Self-Corrective Task Planning by Inverse Prompting with Large Language Models
Jiho Lee, Hayun Lee, Jonghyeon Kim, Kyungjae Lee, Eunwoo Kim
TL;DR
This work tackles the challenge of LLM-based robot task planning producing plausible yet infeasible plans. It introduces InversePrompt, a self-corrective method that uses inverse prompting to generate inverse actions and verify state reversibility, enabling multi-step reasoning and interpretable feedback. The approach translates natural-language goals into PDDL, then iteratively refines plans with three-step inverse prompting, improving plan feasibility and justification. Empirical results on Ballmoving, Blocksworld, Cooking benchmarks and real-world robot experiments show substantial improvements in success rates and reduction in correction attempts, outperforming both external validators and standard self-correction. The work promises more reliable, explainable LLM-based planning in complex, long-horizon robotic tasks.
Abstract
In robot task planning, large language models (LLMs) have shown significant promise in generating complex and long-horizon action sequences.
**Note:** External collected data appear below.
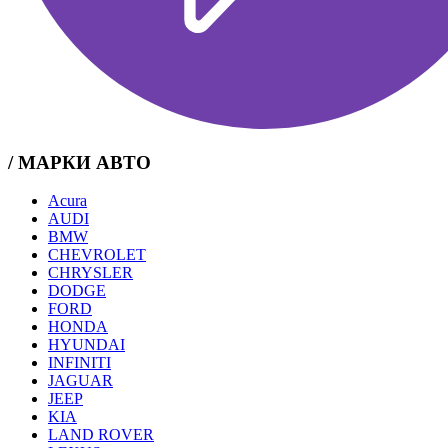
/ МАРКИ АВТО
Acura
AUDI
BMW
CHEVROLET
CHRYSLER
DODGE
FORD
HONDA
HYUNDAI
INFINITI
JAGUAR
JEEP
KIA
LAND ROVER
However, it is observed that LLMs often produce responses that sound plausible but are not accurate. To address these problems, existing methods typically employ predefined error sets or external knowledge sources, requiring human efforts and computation resources. Recently, self-correction approaches have emerged, where LLM generates and refines plans, identifying errors by itself. Despite their effectiveness, they are more prone to failures in correction due to insufficient reasoning. In this paper, we introduce InversePrompt, a novel self-corrective task planning approach that leverages inverse prompting to enhance interpretability. Our method incorporates reasoning steps to provide clear, interpretable feedback. It generates inverse actions corresponding to the initially generated actions and verifies whether these inverse actions can restore the system to its original state, explicitly validating the logical coherence of the generated plans. The results on benchmark datasets show an average 16.3% higher success rate over existing LLM-based task planning methods. Our approach offers clearer justifications for feedback in real-world environments, resulting in more successful task completion than existing self-correction approaches across various scenarios.